Navigate to the project directory:

cd rknn_model_zoo/

Grant executable permission to build-linux.sh:

sudo chmod +x ./build-linux.sh

Run the build script:

./build-linux.sh -t <target> -a <arch> -d <build_demo_name> [-b <build_type>] [-m] [-r] [-j]
    -t : target (rk356x/rk3576/rk3588/rv1106/rv1126b/rv1126/rk1808)
    -a : arch (aarch64/armhf)
    -d : demo name
    -b : build_type(Debug/Release)
    -m : enable address sanitizer, build_type need set to Debug
	-r : disable rga, use cpu resize image
	-j : disable libjpeg to avoid conflicts between libjpeg and opencv

# Run the RK3576-related YOLO11 command:
./build-linux.sh -t rk3576 -a aarch64 -d yolo11

Note: The <demo name> parameter must match the target folder name in rknn_model_zoo/examples because this parameter is used to select which Demo to compile.

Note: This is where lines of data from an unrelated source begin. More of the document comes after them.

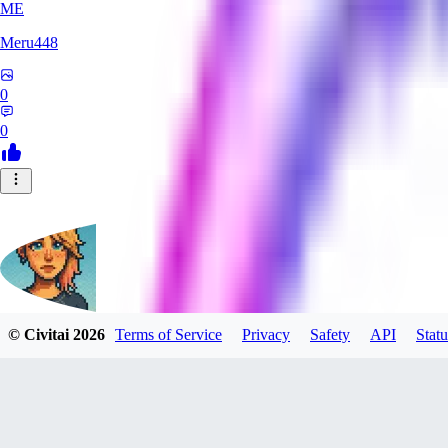
ME
Meru448
0
0
© Civitai
2026
Terms of Service
Privacy
Safety
API
Statu
SinnerSin
0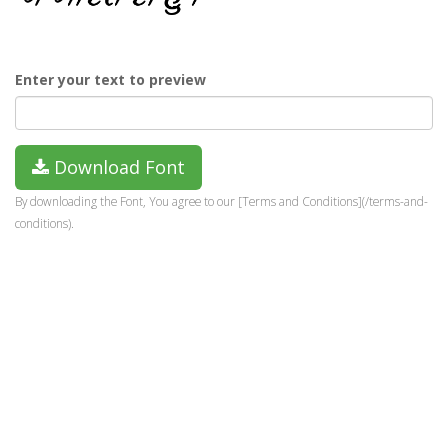
Enter your text to preview
Download Font
By downloading the Font, You agree to our [Terms and Conditions](/terms-and-
conditions).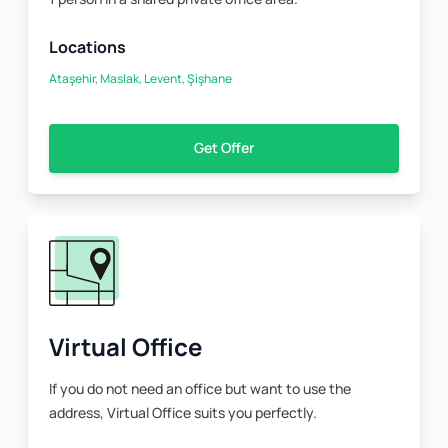
Locations
Ataşehir, Maslak, Levent, Şişhane
Get Offer
Virtual Office
If you do not need an office but want to use the
address, Virtual Office suits you perfectly.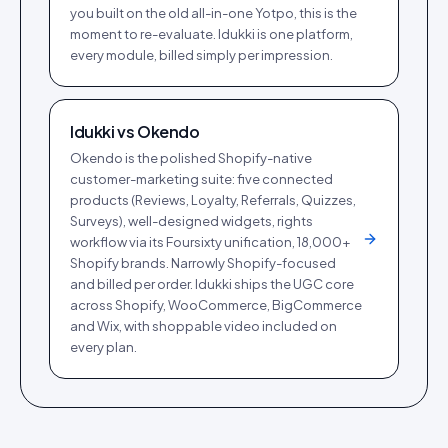
you built on the old all-in-one Yotpo, this is the
moment to re-evaluate. Idukki is one platform,
every module, billed simply per impression.
Idukki vs
Okendo
Okendo is the polished Shopify-native
customer-marketing suite: five connected
products (Reviews, Loyalty, Referrals, Quizzes,
Surveys), well-designed widgets, rights
workflow via its Foursixty unification, 18,000+
Shopify brands. Narrowly Shopify-focused
and billed per order. Idukki ships the UGC core
across Shopify, WooCommerce, BigCommerce
and Wix, with shoppable video included on
every plan.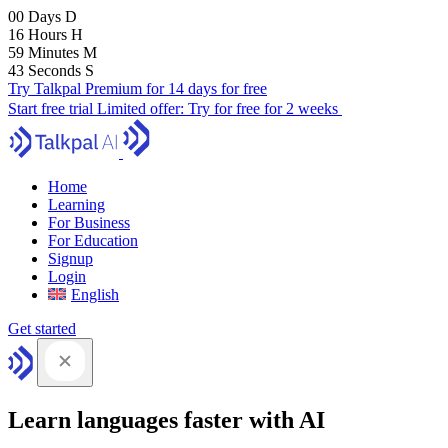
00
Days
D
16
Hours
H
59
Minutes
M
41
Seconds
S
Try Talkpal Premium for 14 days for free
Start free trial
Limited offer:
Try for free for 2 weeks
Home
Learning
For Business
For Education
Signup
Login
English
Get started
Learn languages faster with AI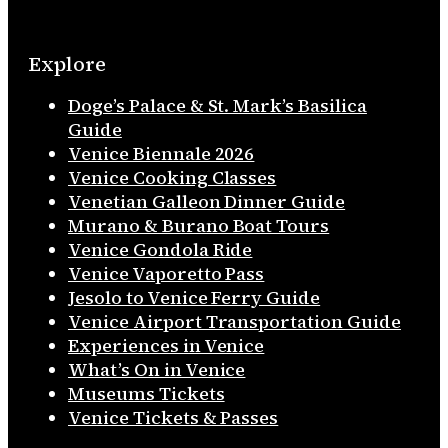
Explore
Doge’s Palace & St. Mark’s Basilica
Guide
Venice Biennale 2026
Venice Cooking Classes
Venetian Galleon Dinner Guide
Murano & Burano Boat Tours
Venice Gondola Ride
Venice Vaporetto Pass
Jesolo to Venice Ferry Guide
Venice Airport Transportation Guide
Experiences in Venice
What’s On in Venice
Museums Tickets
Venice Tickets & Passes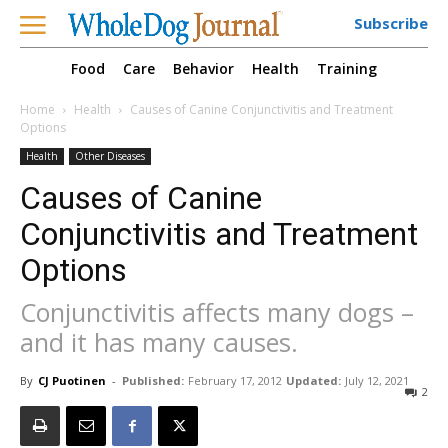
Subscribe
Food
Care
Behavior
Health
Training
Home
Health
Causes of Canine Conjunctivitis and Treatment
Options
Health
Other Diseases
Causes of Canine
Conjunctivitis and Treatment
Options
Conjunctivitis affects many dogs –
and it has many causes.
By
CJ Puotinen
-
Published:
February 17, 2012
Updated:
July 12, 2021
2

The final generated install/ directory structure is as follows:

install/
`-- rk3576_linux_aarch64
    `-- rknn_yolo11_demo
        |-- lib
        |   |-- librga.so
        |   `-- librknnrt.so
        |-- model
        |   |-- bus.jpg
        |   |-- coco_80_labels_list.txt
        |   `-- yolo11.rknn
        |-- rknn_yolo11_demo
        `-- rknn_yolo11_demo_zero_copy

4 directories, 7 files

Board Demo Presentation

Transfer Files

Next, we need to transfer the rknn_model_zoo/install/rk3576_linux_aarch64/rknn_yolo11_demo directory to the board:

It is recommended to use the adb tool for transfer. The LCSC-TaishanPi-3M has ADB enabled by default. You can also use TF card, SSH, or USB drive.

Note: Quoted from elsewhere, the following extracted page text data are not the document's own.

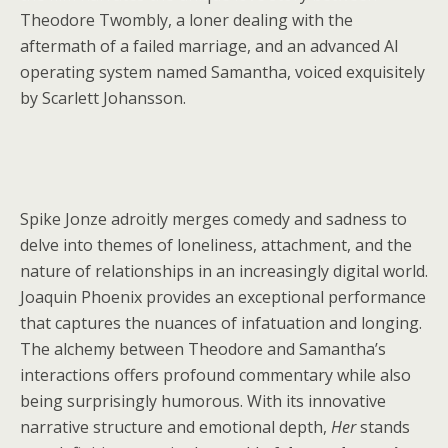
Theodore Twombly, a loner dealing with the
aftermath of a failed marriage, and an advanced AI
operating system named Samantha, voiced exquisitely
by Scarlett Johansson.
Spike Jonze adroitly merges comedy and sadness to
delve into themes of loneliness, attachment, and the
nature of relationships in an increasingly digital world.
Joaquin Phoenix provides an exceptional performance
that captures the nuances of infatuation and longing.
The alchemy between Theodore and Samantha’s
interactions offers profound commentary while also
being surprisingly humorous. With its innovative
narrative structure and emotional depth,
Her
stands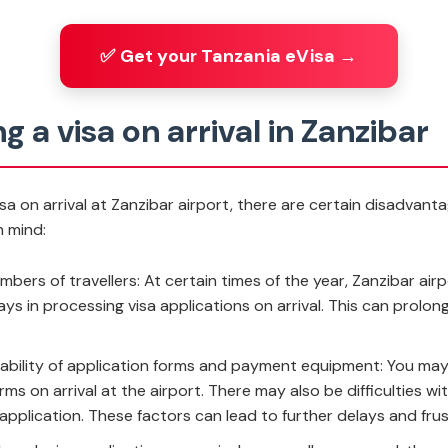
✅ Get your Tanzania eVisa →
g a visa on arrival in Zanzibar
visa on arrival at Zanzibar airport, there are certain disadvant
n mind:
mbers of travellers: At certain times of the year, Zanzibar ai
ays in processing visa applications on arrival. This can prolon
ilability of application forms and payment equipment: You ma
 forms on arrival at the airport. There may also be difficultie
application. These factors can lead to further delays and frus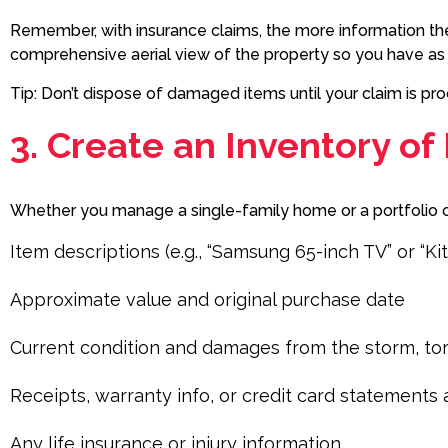
Remember, with insurance claims, the more information th
comprehensive aerial view of the property so you have a
Tip: Don’t dispose of damaged items until your claim is 
3. Create an Inventory of
Whether you manage a single-family home or a portfolio of 
Item descriptions (e.g., “Samsung 65-inch TV” or “Ki
Approximate value and original purchase date
Current condition and damages from the storm, t
Receipts, warranty info, or credit card statement
Any life insurance or injury information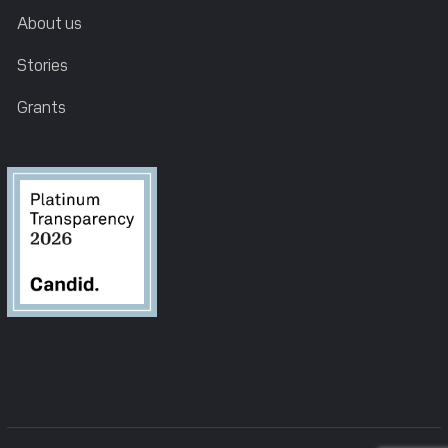
About us
Stories
Grants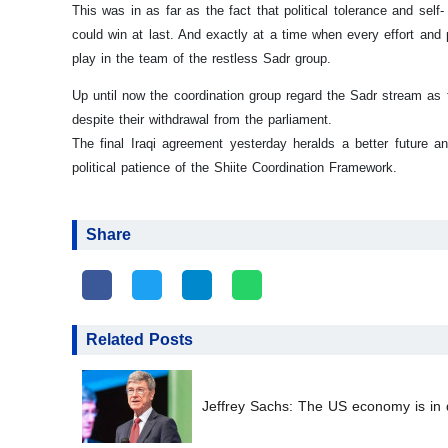
This was in as far as the fact that political tolerance and sel
could win at last. And exactly at a time when every effort an
play in the team of the restless Sadr group.
Up until now the coordination group regard the Sadr stream as th
despite their withdrawal from the parliament.
The final Iraqi agreement yesterday heralds a better future and
political patience of the Shiite Coordination Framework.
Share
Related Posts
Jeffrey Sachs: The US economy is in d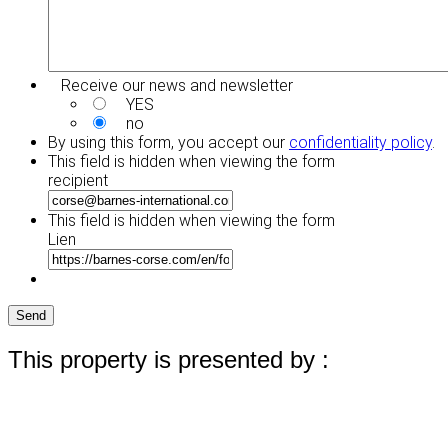
Receive our news and newsletter
YES
no
By using this form, you accept our
confidentiality policy
.
This field is hidden when viewing the form
recipient
This field is hidden when viewing the form
Lien
Send
This property is presented by :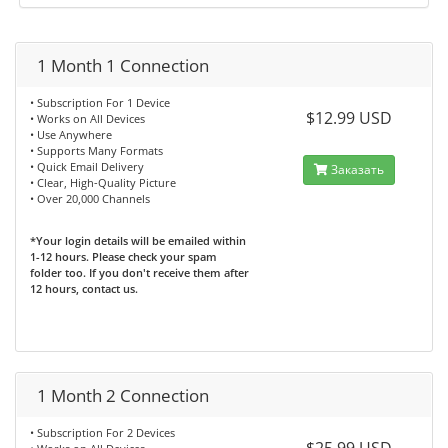
1 Month 1 Connection
• Subscription For 1 Device
$12.99 USD
• Works on All Devices
• Use Anywhere
• Supports Many Formats
• Quick Email Delivery
Заказать
• Clear, High-Quality Picture
• Over 20,000 Channels
*Your login details will be emailed within
1-12 hours. Please check your spam
folder too. If you don't receive them after
12 hours, contact us.
1 Month 2 Connection
• Subscription For 2 Devices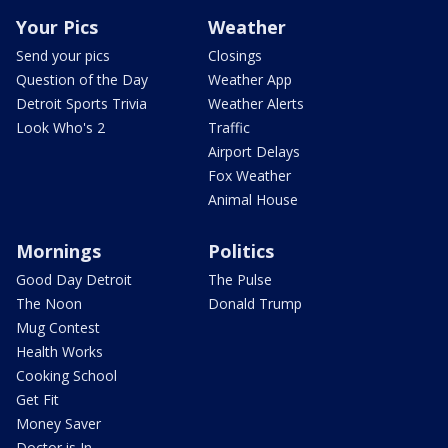
Your Pics
Weather
Send your pics
Closings
Question of the Day
Weather App
Detroit Sports Trivia
Weather Alerts
Look Who's 2
Traffic
Airport Delays
Fox Weather
Animal House
Mornings
Politics
Good Day Detroit
The Pulse
The Noon
Donald Trump
Mug Contest
Health Works
Cooking School
Get Fit
Money Saver
Doctor is In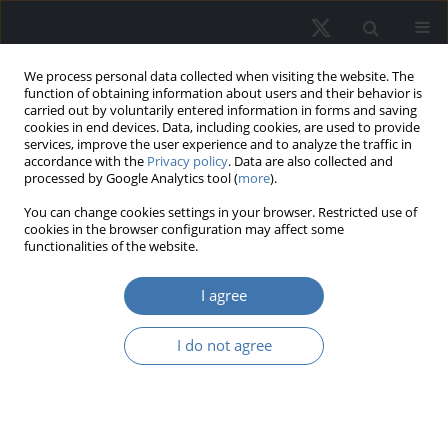
We process personal data collected when visiting the website. The
function of obtaining information about users and their behavior is
carried out by voluntarily entered information in forms and saving
cookies in end devices. Data, including cookies, are used to provide
services, improve the user experience and to analyze the traffic in
accordance with the
Privacy policy
. Data are also collected and
processed by Google Analytics tool (
more
).
Keyword
housing
You can change cookies settings in your browser. Restricted use of
cookies in the browser configuration may affect some
functionalities of the website.
Local variation in rates of return on
residential property
I agree
Radosław Cellmer
I do not agree
REMV; 2026;34(1):43-52
DOI
:
https://doi.org/10.2478/remav-2026-0004
View article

Refer to: https://wiki.lckfb.com/zh-hans/tspi-3-rk3576/system-usage/debian12-usage/adb-usage.html

adb push rknn_model_zoo/install/rk3576_linux_aarch64/rknn_yolo11_demo /home/lckfb/

Running on Board

For details, please read: https://github.com/airockchip/rknn_model_zoo/blob/main/examples/yolo11/README.md

We enter the LCSC-TaishanPi-3M development board terminal and navigate to the rknn_yolo11_demo/ directory:

# Navigate to the directory
cd rknn_yolo11_demo/

Set the dynamic library path (located in the ./lib subdirectory under the current directory):

# Set the dynamic library path (very important, otherwise errors will occur)
export LD_LIBRARY_PATH=./lib

Grant executable permission to the demo:

sudo chmod +x rknn_yolo11_demo

Run the Demo:

# Command format: ./rknn_yolo11_demo <RKNN model path> <input image path>
sudo ./rknn_yolo11_demo model/yolo11.rknn model/bus.jpg

An out.png image will be generated in the parent directory of rknn_yolo11_demo, containing the final detection results.